One thing that once helped South Main Street businesses, said Shallenberger, was the Historic South Main District organization that was formed in 2004.
Like the Merchants of Westside Village Association — created after several businesses closed or relocated during a five-year street project in the Dixon Road area — Shallenberger said the organization’s purpose was to look out for South Main Street businesses when it appeared no one else would.
With a purpose to run the farmers’ market and investigate historic districts for funding sources, according to a brochure, the organization was comprised by business people, residents and supporters “of our quaint neighborhood.”
“Over the last 10 years, our area has been overlooked and it’s time we take it into our own hands and begin to make a difference,” Shallenberger said.
Yearly dues were $35. But they apparently weren’t paid and participation dwindled as more customer traffic headed to the malls and a need for the organization vanished.
But it wasn’t the only one, Shallenberger said.
“We also had the Markland and Main Merchants Association, but all that died,” he said. “It’s hard for a service organization. No one wanted to do the work. We’ve been up and down here. We are not as bad as the Kokomo Mall, but it’s been bad at times.
“We had the farmers’ market here before downtown had it.

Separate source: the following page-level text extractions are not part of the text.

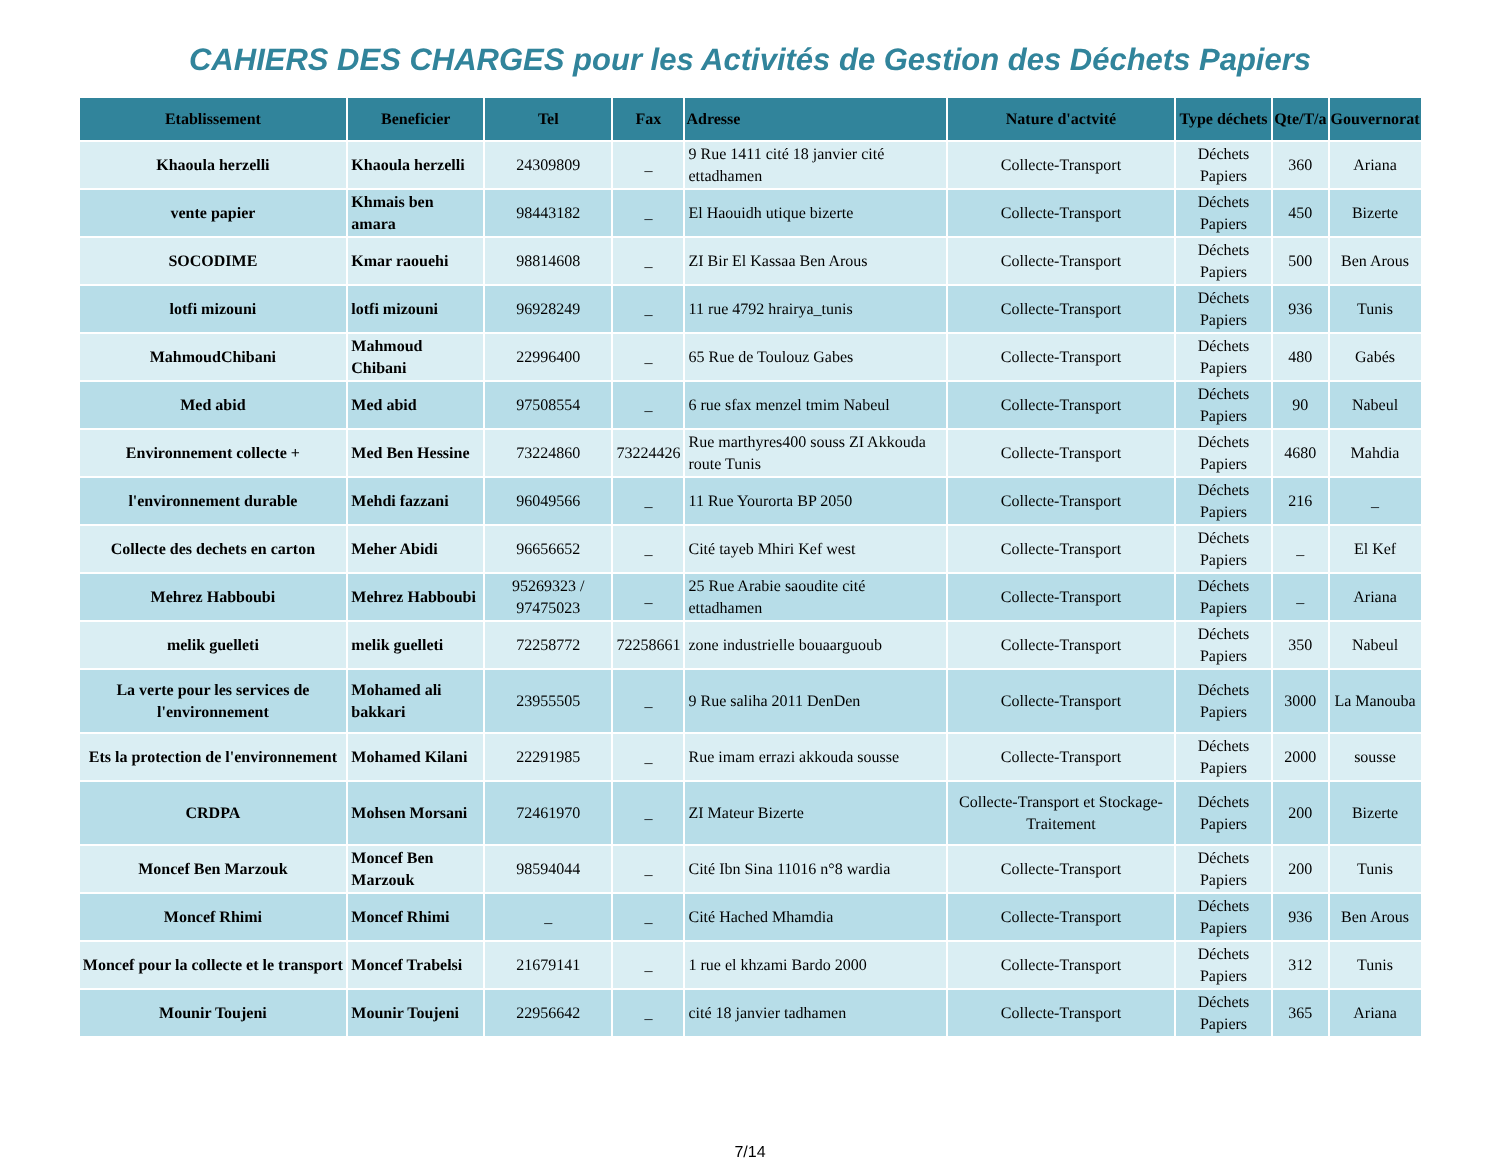CAHIERS DES CHARGES pour les Activités de Gestion des Déchets Papiers
| Etablissement | Beneficier | Tel | Fax | Adresse | Nature d'actvité | Type déchets | Qte/T/a | Gouvernorat |
| --- | --- | --- | --- | --- | --- | --- | --- | --- |
| Khaoula herzelli | Khaoula herzelli | 24309809 | _ | 9 Rue 1411 cité 18 janvier cité ettadhamen | Collecte-Transport | Déchets Papiers | 360 | Ariana |
| vente papier | Khmais ben amara | 98443182 | _ | El Haouidh utique bizerte | Collecte-Transport | Déchets Papiers | 450 | Bizerte |
| SOCODIME | Kmar raouehi | 98814608 | _ | ZI Bir El Kassaa Ben Arous | Collecte-Transport | Déchets Papiers | 500 | Ben Arous |
| lotfi mizouni | lotfi mizouni | 96928249 | _ | 11 rue 4792 hrairya_tunis | Collecte-Transport | Déchets Papiers | 936 | Tunis |
| MahmoudChibani | Mahmoud Chibani | 22996400 | _ | 65 Rue de Toulouz Gabes | Collecte-Transport | Déchets Papiers | 480 | Gabés |
| Med abid | Med abid | 97508554 | _ | 6 rue sfax menzel tmim Nabeul | Collecte-Transport | Déchets Papiers | 90 | Nabeul |
| Environnement collecte + | Med Ben Hessine | 73224860 | 73224426 | Rue marthyres400 souss ZI Akkouda route Tunis | Collecte-Transport | Déchets Papiers | 4680 | Mahdia |
| l'environnement durable | Mehdi fazzani | 96049566 | _ | 11 Rue Yourorta BP 2050 | Collecte-Transport | Déchets Papiers | 216 | _ |
| Collecte des dechets en carton | Meher Abidi | 96656652 | _ | Cité tayeb Mhiri Kef west | Collecte-Transport | Déchets Papiers | _ | El Kef |
| Mehrez Habboubi | Mehrez Habboubi | 95269323 / 97475023 | _ | 25 Rue Arabie saoudite cité ettadhamen | Collecte-Transport | Déchets Papiers | _ | Ariana |
| melik guelleti | melik guelleti | 72258772 | 72258661 | zone industrielle bouaarguoub | Collecte-Transport | Déchets Papiers | 350 | Nabeul |
| La verte pour les services de l'environnement | Mohamed ali bakkari | 23955505 | _ | 9 Rue saliha 2011 DenDen | Collecte-Transport | Déchets Papiers | 3000 | La Manouba |
| Ets la protection de l'environnement | Mohamed Kilani | 22291985 | _ | Rue imam errazi akkouda sousse | Collecte-Transport | Déchets Papiers | 2000 | sousse |
| CRDPA | Mohsen Morsani | 72461970 | _ | ZI Mateur Bizerte | Collecte-Transport et Stockage-Traitement | Déchets Papiers | 200 | Bizerte |
| Moncef Ben Marzouk | Moncef Ben Marzouk | 98594044 | _ | Cité Ibn Sina 11016 n°8 wardia | Collecte-Transport | Déchets Papiers | 200 | Tunis |
| Moncef Rhimi | Moncef Rhimi | _ | _ | Cité Hached Mhamdia | Collecte-Transport | Déchets Papiers | 936 | Ben Arous |
| Moncef pour la collecte et le transport | Moncef Trabelsi | 21679141 | _ | 1 rue el khzami Bardo 2000 | Collecte-Transport | Déchets Papiers | 312 | Tunis |
| Mounir Toujeni | Mounir Toujeni | 22956642 | _ | cité 18 janvier tadhamen | Collecte-Transport | Déchets Papiers | 365 | Ariana |
7/14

It was a nice couple of years when it was here. There was a lot of traffic up here then.”
However, South Main Street isn’t the only area wishing it had the farmers’ market to create additional business traffic.
“Either place [South Main Street or Westside Village area] would be better for the farmers’ market than where they have it now,” said Paul H. Hardacre, owner of Blue Ribbon Laundries and a founding member of the Westside business organization.
There are more than 120 businesses in the westside area.
“There’s not much of a draw having it downtown,” continued Hardacre. “I go downtown to go to the YMCA, but that’s not drawing me to the market.”